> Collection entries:

**********

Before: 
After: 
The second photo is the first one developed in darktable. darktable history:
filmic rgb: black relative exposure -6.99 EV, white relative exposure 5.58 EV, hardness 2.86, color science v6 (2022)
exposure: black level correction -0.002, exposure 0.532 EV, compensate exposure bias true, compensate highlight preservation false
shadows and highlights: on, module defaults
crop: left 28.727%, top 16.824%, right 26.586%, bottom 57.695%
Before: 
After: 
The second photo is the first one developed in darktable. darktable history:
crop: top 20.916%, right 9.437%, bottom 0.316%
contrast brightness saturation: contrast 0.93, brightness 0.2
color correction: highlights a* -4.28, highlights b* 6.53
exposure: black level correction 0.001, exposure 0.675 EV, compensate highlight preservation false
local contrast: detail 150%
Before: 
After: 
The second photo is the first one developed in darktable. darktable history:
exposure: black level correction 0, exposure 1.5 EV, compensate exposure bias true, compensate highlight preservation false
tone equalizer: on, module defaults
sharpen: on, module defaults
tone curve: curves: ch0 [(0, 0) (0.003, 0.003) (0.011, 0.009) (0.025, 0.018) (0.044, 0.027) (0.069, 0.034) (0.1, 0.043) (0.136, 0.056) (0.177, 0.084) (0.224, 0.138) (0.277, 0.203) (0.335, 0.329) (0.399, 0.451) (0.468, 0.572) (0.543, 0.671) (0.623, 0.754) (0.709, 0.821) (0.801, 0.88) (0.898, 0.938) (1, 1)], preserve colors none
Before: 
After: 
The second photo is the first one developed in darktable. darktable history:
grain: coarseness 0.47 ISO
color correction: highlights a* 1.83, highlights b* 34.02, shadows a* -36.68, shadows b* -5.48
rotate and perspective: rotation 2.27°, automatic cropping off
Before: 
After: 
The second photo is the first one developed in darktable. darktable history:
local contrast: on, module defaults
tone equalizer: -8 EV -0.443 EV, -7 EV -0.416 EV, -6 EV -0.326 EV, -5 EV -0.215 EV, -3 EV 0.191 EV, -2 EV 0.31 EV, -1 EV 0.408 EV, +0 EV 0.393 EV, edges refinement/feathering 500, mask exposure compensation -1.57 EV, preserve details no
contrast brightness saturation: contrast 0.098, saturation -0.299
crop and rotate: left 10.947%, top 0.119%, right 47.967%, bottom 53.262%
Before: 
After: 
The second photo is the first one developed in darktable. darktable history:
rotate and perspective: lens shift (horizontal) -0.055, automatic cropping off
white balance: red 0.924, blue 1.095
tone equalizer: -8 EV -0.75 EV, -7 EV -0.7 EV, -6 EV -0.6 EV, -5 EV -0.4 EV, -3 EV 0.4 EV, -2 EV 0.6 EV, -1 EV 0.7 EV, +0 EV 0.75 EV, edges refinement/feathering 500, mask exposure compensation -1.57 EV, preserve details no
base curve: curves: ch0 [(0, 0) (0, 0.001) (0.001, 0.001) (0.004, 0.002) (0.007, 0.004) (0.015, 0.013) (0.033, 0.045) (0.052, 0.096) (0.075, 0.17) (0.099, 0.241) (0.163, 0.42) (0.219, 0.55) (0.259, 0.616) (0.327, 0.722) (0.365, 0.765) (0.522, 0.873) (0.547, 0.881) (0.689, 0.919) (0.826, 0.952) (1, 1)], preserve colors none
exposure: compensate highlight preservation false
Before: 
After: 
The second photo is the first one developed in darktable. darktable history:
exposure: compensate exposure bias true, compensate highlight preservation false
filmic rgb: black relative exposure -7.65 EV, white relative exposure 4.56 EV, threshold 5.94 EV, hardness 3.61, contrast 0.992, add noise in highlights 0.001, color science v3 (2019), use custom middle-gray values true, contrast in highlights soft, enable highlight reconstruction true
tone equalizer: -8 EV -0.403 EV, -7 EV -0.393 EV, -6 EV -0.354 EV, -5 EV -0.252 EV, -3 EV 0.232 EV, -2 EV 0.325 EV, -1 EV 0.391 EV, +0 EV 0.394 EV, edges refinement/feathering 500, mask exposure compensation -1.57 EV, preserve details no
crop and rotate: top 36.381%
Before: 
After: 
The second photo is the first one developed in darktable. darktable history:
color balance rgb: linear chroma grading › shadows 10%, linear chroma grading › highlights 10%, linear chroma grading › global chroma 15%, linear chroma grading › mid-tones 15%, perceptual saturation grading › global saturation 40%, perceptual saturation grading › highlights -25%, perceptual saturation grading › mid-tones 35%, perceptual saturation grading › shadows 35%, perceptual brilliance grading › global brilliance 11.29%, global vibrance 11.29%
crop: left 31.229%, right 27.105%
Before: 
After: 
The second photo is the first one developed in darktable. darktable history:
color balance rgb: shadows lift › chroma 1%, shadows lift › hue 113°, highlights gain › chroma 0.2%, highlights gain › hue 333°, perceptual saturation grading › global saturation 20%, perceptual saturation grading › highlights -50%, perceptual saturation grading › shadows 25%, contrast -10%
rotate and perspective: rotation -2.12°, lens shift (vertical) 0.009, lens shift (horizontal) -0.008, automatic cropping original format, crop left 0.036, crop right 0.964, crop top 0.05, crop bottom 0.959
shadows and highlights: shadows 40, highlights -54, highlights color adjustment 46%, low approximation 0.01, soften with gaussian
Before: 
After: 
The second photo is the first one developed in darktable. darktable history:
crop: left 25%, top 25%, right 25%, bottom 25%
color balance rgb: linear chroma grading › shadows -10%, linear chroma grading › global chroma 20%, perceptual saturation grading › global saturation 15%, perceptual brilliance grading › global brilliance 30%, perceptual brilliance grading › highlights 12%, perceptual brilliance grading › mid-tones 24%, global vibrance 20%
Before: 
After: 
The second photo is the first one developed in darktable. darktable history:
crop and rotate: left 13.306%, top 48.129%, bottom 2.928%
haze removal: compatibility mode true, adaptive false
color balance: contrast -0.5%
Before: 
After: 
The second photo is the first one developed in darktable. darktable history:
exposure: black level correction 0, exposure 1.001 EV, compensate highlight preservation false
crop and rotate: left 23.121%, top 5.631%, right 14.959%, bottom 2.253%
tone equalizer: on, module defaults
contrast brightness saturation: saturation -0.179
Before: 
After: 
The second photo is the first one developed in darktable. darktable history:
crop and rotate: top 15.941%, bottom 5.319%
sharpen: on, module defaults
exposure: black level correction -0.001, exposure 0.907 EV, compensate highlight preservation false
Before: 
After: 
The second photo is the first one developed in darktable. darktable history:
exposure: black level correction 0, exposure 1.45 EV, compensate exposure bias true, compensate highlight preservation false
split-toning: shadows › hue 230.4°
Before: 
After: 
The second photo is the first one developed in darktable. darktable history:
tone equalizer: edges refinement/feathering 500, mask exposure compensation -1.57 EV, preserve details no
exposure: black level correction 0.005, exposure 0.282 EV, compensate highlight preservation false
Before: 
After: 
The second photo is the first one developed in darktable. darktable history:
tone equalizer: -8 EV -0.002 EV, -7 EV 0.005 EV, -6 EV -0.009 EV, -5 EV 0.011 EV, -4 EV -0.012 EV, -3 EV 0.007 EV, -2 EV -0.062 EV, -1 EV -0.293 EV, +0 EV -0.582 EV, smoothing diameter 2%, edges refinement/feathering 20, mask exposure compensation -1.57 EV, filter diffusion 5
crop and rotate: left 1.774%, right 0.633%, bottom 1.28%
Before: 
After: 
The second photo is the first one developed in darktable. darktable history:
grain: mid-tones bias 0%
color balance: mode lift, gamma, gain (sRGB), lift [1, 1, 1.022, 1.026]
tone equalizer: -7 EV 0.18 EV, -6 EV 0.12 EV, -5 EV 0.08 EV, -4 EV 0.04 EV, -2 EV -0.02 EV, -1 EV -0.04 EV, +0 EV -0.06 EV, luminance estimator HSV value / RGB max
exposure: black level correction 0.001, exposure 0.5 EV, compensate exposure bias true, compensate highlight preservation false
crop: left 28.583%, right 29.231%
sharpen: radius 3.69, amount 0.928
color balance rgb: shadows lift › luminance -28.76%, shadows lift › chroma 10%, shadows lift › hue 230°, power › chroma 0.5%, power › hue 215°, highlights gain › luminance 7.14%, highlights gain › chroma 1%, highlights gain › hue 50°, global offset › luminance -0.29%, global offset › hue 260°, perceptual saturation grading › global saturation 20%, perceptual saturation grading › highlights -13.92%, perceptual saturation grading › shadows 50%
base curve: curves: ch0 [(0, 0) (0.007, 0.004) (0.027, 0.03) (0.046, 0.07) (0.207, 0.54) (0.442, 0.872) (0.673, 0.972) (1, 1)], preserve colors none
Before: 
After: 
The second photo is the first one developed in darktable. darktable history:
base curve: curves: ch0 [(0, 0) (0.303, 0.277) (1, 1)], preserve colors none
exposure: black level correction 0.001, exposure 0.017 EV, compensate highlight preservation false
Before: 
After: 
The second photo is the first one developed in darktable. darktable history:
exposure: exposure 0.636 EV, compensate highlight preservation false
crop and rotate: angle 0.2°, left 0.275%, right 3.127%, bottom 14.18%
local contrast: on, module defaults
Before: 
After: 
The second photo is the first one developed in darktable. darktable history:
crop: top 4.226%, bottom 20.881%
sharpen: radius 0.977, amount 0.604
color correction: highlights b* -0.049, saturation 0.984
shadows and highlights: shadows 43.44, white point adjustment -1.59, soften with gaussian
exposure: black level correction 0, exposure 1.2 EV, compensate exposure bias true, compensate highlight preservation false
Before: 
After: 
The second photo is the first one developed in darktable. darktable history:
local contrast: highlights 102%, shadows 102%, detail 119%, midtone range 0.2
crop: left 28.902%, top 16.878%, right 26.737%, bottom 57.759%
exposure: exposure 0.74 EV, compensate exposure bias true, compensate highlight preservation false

**********

> Your objective:
Copy the lines exactly, starting at the beginning of the records and going on through the line that contains "shadows and highlights: on, module defaults".

> Written answer:
Before: 
After: 
The second photo is the first one developed in darktable. darktable history:
filmic rgb: black relative exposure -6.99 EV, white relative exposure 5.58 EV, hardness 2.86, color science v6 (2022)
exposure: black level correction -0.002, exposure 0.532 EV, compensate exposure bias true, compensate highlight preservation false
shadows and highlights: on, module defaults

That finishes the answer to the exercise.